Dedi Mulyadi: Antre Jadi ASN, Honorer, PPPK, Padahal Lowongan Kerja Lain Terbuka Lebar

KabarSunda.com- Banyak lulusan perguruan tinggi yang mengincar bekerja di sektor formal, seperti bekerja di perusahaan dan mengincar kursi ASN termasuk menjadi Pegawai Pemerintah dengan Perjanjian Kerja (PPPK).

Jumlah lowongan kerja sektor formal terbatas telah memicu bertambahnya penganggur dari kelompok masyarakat berpendidikan tinggi.

Demikian dikatakan Gubernur Jawa Barat Dedi Mulyadi.

Menyikapi masalah tersebut, Pemprov Jabar dan pemerintah pusat menyepakati langkah revitalisasi pendidikan vokasi yang lebih inovatif guna memutus tren pengangguran terbuka.

Langkah ini diambil menyusul adanya anomali di pasar kerja, di mana lulusan pendidikan formal seringkali terjebak dalam antrean kerja sektor administratif, sementara peluang ekonomi di sektor pariwisata, kebudayaan, dan pengolahan sumber daya alam masih minim terserap.

“Sekolah selalu membangun pikiran untuk kerja pada sektor formal. Akhirnya, mereka ngantri di pabrik, antre jadi ASN mulai menjadi tenaga honorer, PPPK. Padahal, lapangan kerja di luar itu terbuka lebar,” ujar kata Kang Dedi Mulyadi (KDM) di Gedung Pakuan Bandung, Rabu, 22 April 2026.

Dedi Mulyadi mendorong agar lembaga vokasi mulai berani melirik potensi ekonomi yang selama ini dianggap marginal.

Namun, memiliki pasar yang stabil, seperti industri anyaman, pangan tradisional, hingga tenaga ahli perkebunan kopi dan teh.

Strategi ini dinilai mampu menciptakan kemandirian bagi generasi muda agar tidak sekadar bergantung pada lowongan pekerjaan konvensional.

“Pasar kerja itu bisa terbangun dalam ruang inovasi, termasuk vokasi yang berkembang,” ujar Dedi.

Di lokasi yang sama, Menko Pembangunan Manusia dan Kebudayaan (PMK), Pratikno menegaskan bahwa koordinasi antara Balai Latihan Kerja (BLK) dan pemberi kerja harus segera diintegrasikan.

Menurutnya, kualitas pendidikan harus bergerak dinamis mengikuti peluang kerja yang tidak lagi hanya bertumpu pada industri teknologi.

“Ini, kan era bonus demografi. Jadi kami harus meningkatkan kualitas pendidikan yang sesuai dengan peluang kerja. Tadi pak gubernur bilang, peluang kerja tidak hanya di teknologi, tetapi juga di bidang kepariwisataan, kebudayaan, dan pemanfaatan kekuatan alam,” tutur Pratikno.

Sinergi ini diharapkan mampu mengubah wajah pendidikan vokasi di Jawa Barat dari sekadar pencetak pencari kerja menjadi inkubator tenaga kerja kreatif yang mampu mengonversi kekuatan alam dan budaya menjadi nilai ekonomi berkelanjutan.

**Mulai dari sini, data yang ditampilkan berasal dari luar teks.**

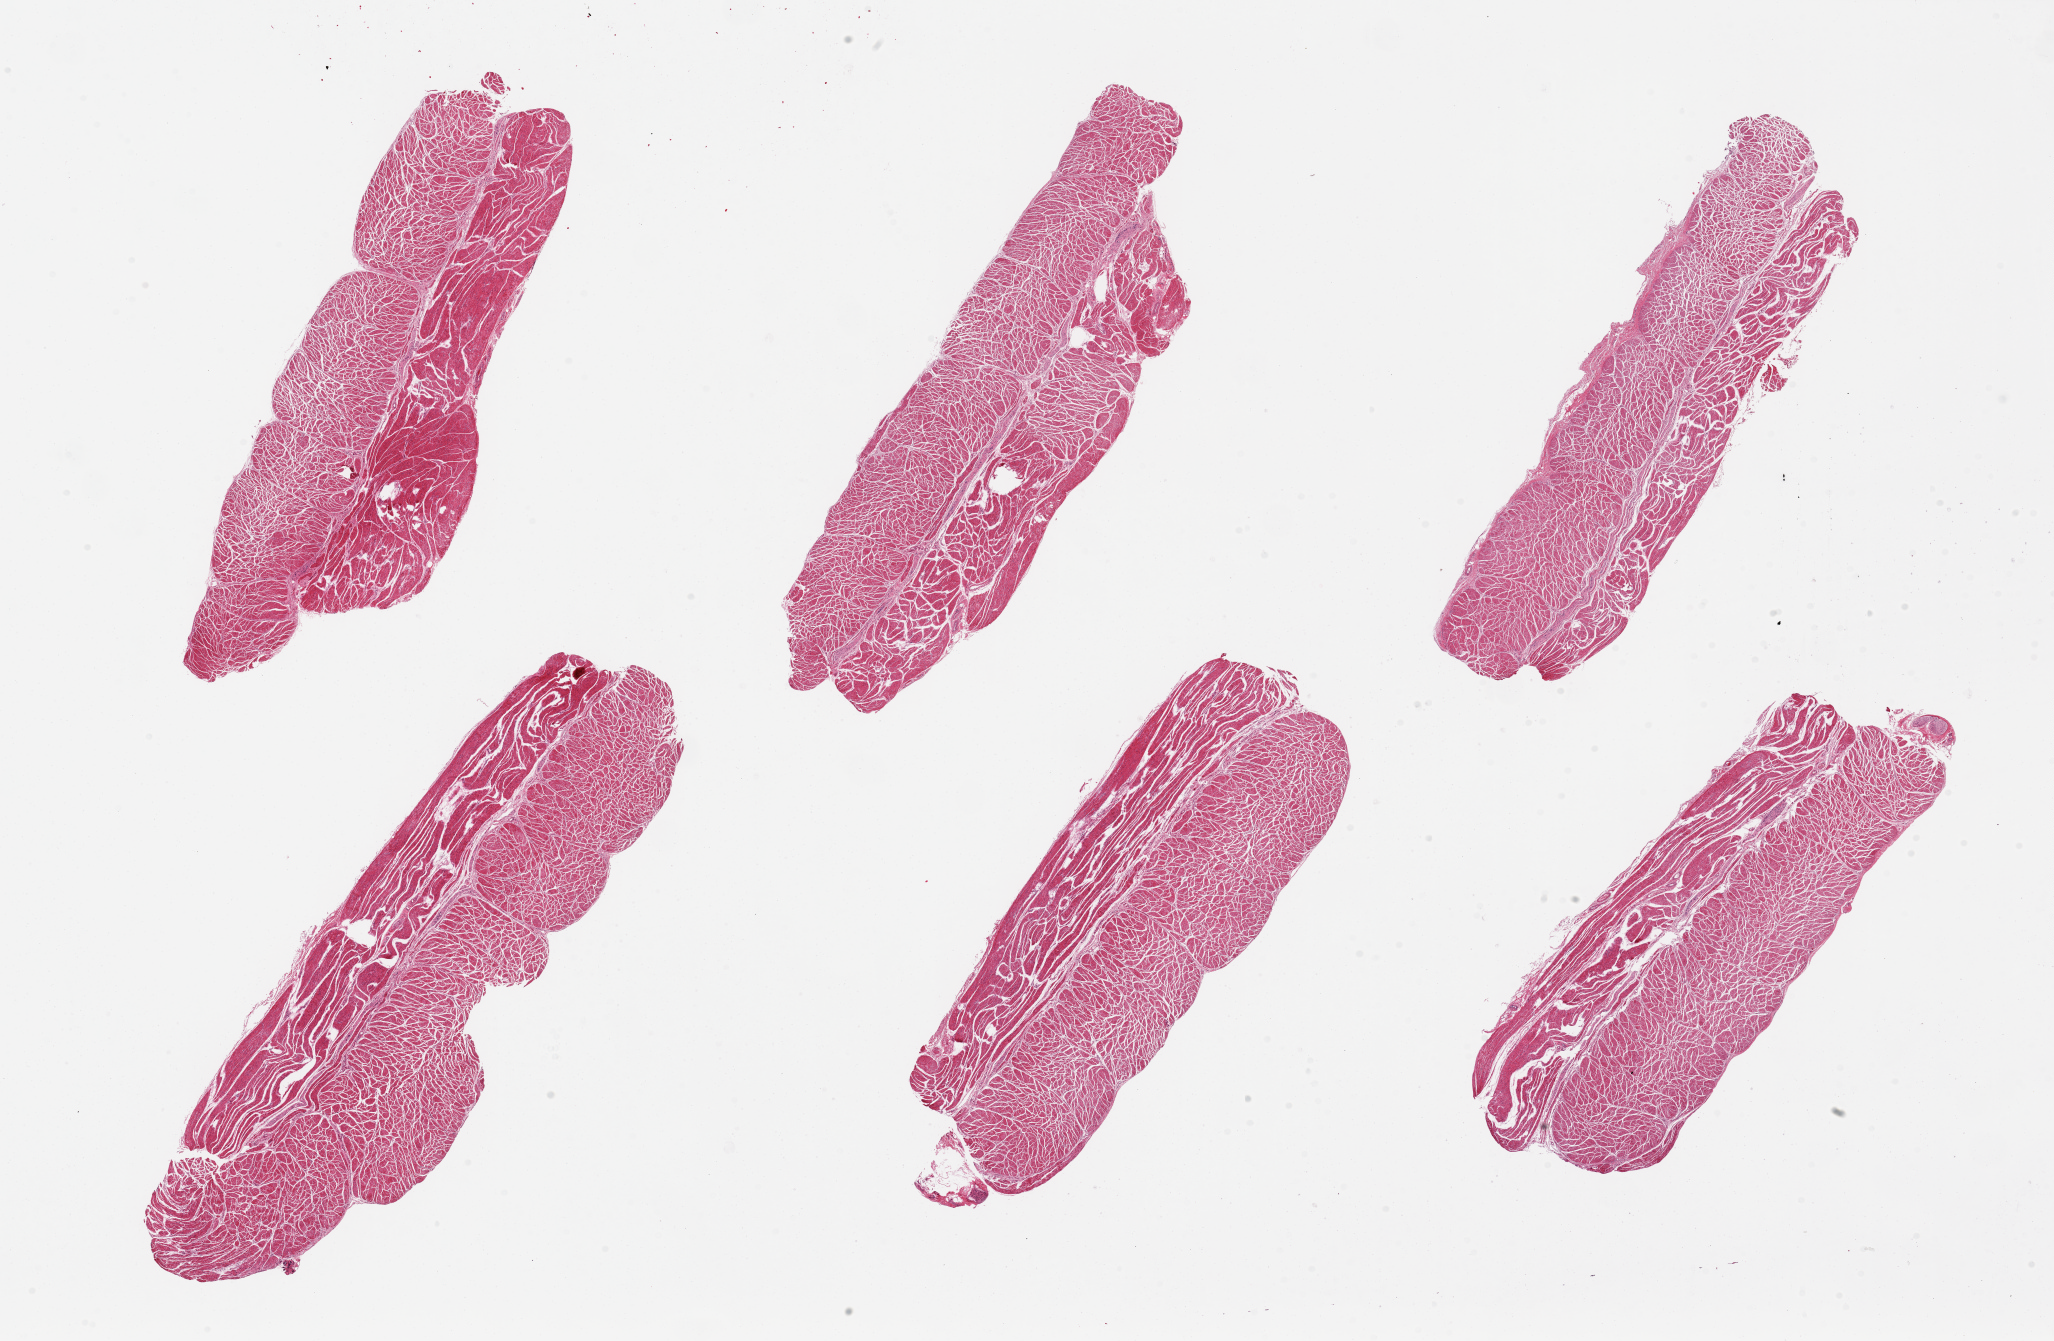
Whole-slide image, hematoxylin and eosin (H&E) stain — shown as a low-resolution overview of the whole scanned area (about 32.5 x 21.2 mm, acquisition: 20x scan); PAXgene-fixed paraffin-embedded (PFPE) section; sampled site (target tissue): esophageal muscle; donor tissue sample. Donor: female.
Pathologist's review note for this sample: 6 pieces, up to 12x4mm; all muscle; good specimens.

Menanggapi arah baru vokasi di Jabar ini, Menteri Pariwisata Widiyanti Putri Wardhana mengungkapkan bahwa pemerintah telah menyiapkan infrastruktur pendukung berupa standar kompetensi yang jelas untuk profesi-profesi baru.

“Kami telah meluncurkan 483 skema okupasi untuk pariwisata. Politeknik Pariwisata NHI Bandung juga hadir di sini,” jelas Widiyanti di tempat yang sama.

Widiyanti juga menekankan pentingnya standarisasi agar tenaga kerja lokal mampu bersaing di pasar global.